In the late 1980s, as the Cold War faded, the American military began allowing scientists access to its underwater “sound surveillance system.”
Known as SOSUS, it comprised arrays of microphones positioned around the world’s oceans. These microphones were originally meant to detect Soviet submarines, but once biologists and oceanographers got their ears on the equipment, it opened up to them a world of sound that they had previously only dreamed of hearing.
And of all the things they started hearing, few were as compelling as the “52-hertz whale.”
First heard in the North Pacific in 1989, this particular whale’s call was distinctive, because it was much higher than most Blue or Fin whales, which typically fall between 10 and 40 hertz. So to a fellow whale, the 52-hertz whale delivered a comically high, positively pipsqueak-ish song.
Scientists tracked the whale for more than a decade. They followed its migration up and down the Pacific, as it sang and sang, with no apparent response to its desperate call. Was its higher song inaudible to other whales? What it an outcast because of its unusually high voice? Was this the loneliest whale in the world?
Google that phrase – the loneliest whale in the world – and you will see just how much attention this enigmatic whale has garnered. The story has a definite anthropomorphic appeal to it: whales are gentle giants to begin with, historical victims of human greed and progress.
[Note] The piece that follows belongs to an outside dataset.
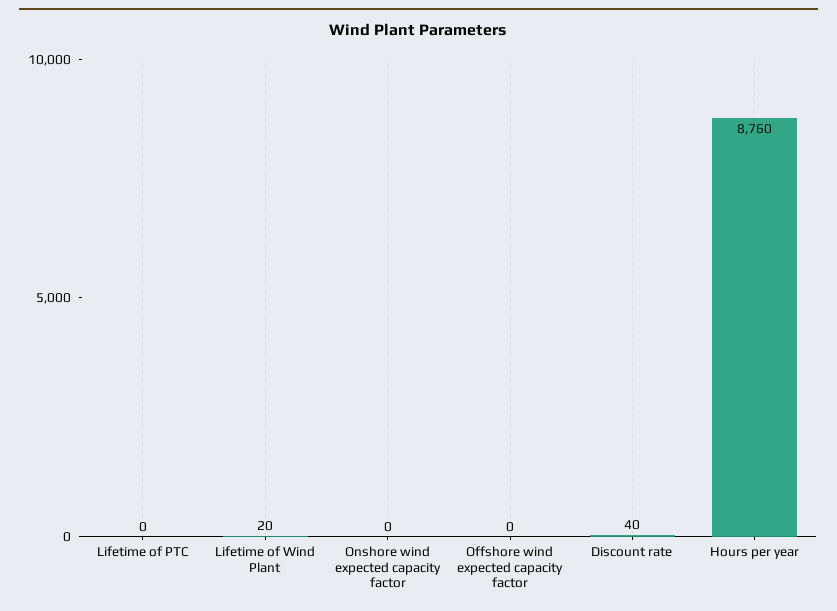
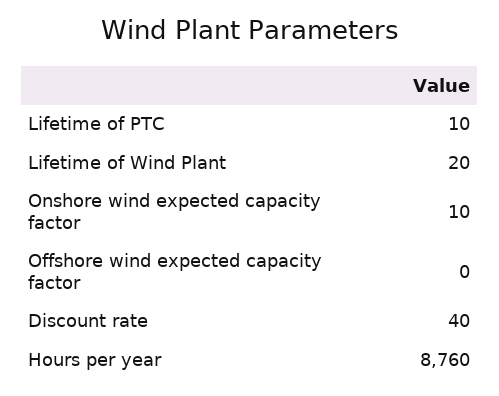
Lifetime of PTC: 0 -> 10
Onshore wind expected capacity factor: 0 -> 10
It’s easy to feel sympathetic.
But is the whale actually lonely?
It might be that when we see solitude like that – a large creature in an infinitely larger ocean, calling out on a frequency no other whale is using – that all we see is our own loneliness reflected back at us. Or at least, our own fear of being alone. Solitude is uncomfortable for many people, because it shares a front door with loneliness.
Tom Richards has plenty of projects worth hearing (see week 63 and week 117) but his most recent project, a series of pieces improvised on a recently-acquired piano, pulls the listener right along the knife edge between solitude and loneliness. As he puts it: “It feels like there is a thin membrane separating the stillness of quiet tranquility and the darkness of existential dread.”
I can easily imagine the 52-hertz whale being a mascot for either of those options: quiet tranquility or existential dread.
Equally easily, I can imagine this song, the final track from Richards’ album Carbon, as the soundtrack for that whale’s tranquil (lonely?) travels through the Pacific Ocean.
What makes this a beautiful song:
1. The track opens with almost 10 seconds of near-silence; only the soft creak of the piano stool indicates that anyone else is on the other side of the microphone.
2. While some notes ring out softly, some are muted, while others buzz and sizzle. This is a result of Richards’ treatment of the piano, which he describes as collecting “jangly and rubbery bits” and attaching them to the strings before recording. It makes me imagine a wind-up toy so old and well-used that winding it up one more time might destroy it.
3. Although the tempo is fairly loose, we are mostly in three-quarter time signature here. This makes me imagine that my previously-imagined wind-up toy is dancing a waltz by himself. Whether this implies happy solitude or crushing loneliness is, of course, up to you.
Recommended listening activity:
Seeing how strongly you can blow on a candle without actually blowing it out.